HELP PLEASE! - random network issue with PCs going offline
I'm hoping someone here might be able to help me work this out. We have a HP Procurve network with a 5406 at the core and a mixture of procurve edge switches.
Last week PCs, at random, started going offline just for briefly (a couple of seconds), long enough for the PCs to lose contact with all the servers but then asking to be resynched so they could pickup their desktop items off the server again etc. Annoying at the best of times, but not great for those using software connected to the SQL box.
It is happening randomly across the entire site. It's not a whole switch at a time - I've observed it happen on my PC without affecting my colleagues PC even though we're connected to the same switch, and vice versa. There doesn't appear to be a set interval of when it happens or anything. Nothing untoward, as far as I can tell, showing up on the switches (using the switches gui).
We have two VLANS one for our VOIP system and one for data. Spanning Tree is enabled.
Has anyone else had similar experiences or have any idea what could be causing it. We are struggling and as more people come back from their hols then we are going to see it more often just because more PCs will be in use.
Sounds like a broadcast storm of some sort. Look at the logs in the web interface of each switch they may potentially tell you of any issues, you may need to turn up the sensitivity of the error detection. Have a look at the logs from the command prompt on your switches especially the core switch, there will be more information in there than on the web interface. Get wireshark and start looking for anything that looks like it's making a lot of noise.

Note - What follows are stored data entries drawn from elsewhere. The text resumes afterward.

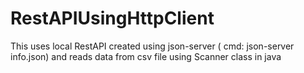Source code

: # RestAPIUsingHttpClient
This uses local RestAPI created using json-server ( cmd: json-server info.json)  and reads data from csv file using  Scanner class in java
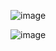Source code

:![image](https://user-images.githubusercontent.com/60442877/206935450-c8b85bf4-9d5e-4c39-9452-df25daf713fc.png)

![image](https://user-images.githubusercontent.com/60442877/206935539-50640897-e0d9-455a-89d0-15abae7f3f29.png)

I've seen it happen before where a PC on the network had a dodgy NIC and whenever that was switched on it would cause all manner of weird connection drop-outs on the network. I'd also suggest the Wireshark route, see if anything is broadcasting ridiculous amounts.
I've run wireshark, and to be honest I'm not sure what I'm looking at, but the traffic looks fairly untoward - however I've only had my machine go offline once today and I didn't have wireshark running at the time...
Had a look at the logs on the core switch through the cli and there is nothing of note in there.
Will see what happens over the next couple of days as more people return.
Id check to see if this is a layer 1 issue, check your cabling between PC and Wall Sockets, and check from Wall Sockets back to the switches. If you have an Ethernet tester then test your cabling. Also - what about DHCP logs ? is your network dropping IP's briefly for some reason ?? Where are your IP's coming from ? Check lease times etc. Could it be a dodgy nic on your server which serves DHCP ?
When you say looses contact - does that mean the PC actually disconnects from the network or is it still connected but cannot talk ?
I note that a recent Windows Updates make substantial version jumps in the TCP/IP stack, a co-incidence worth exploring perhaps? Consider rolling back to a restore point prior to last round of windows updates.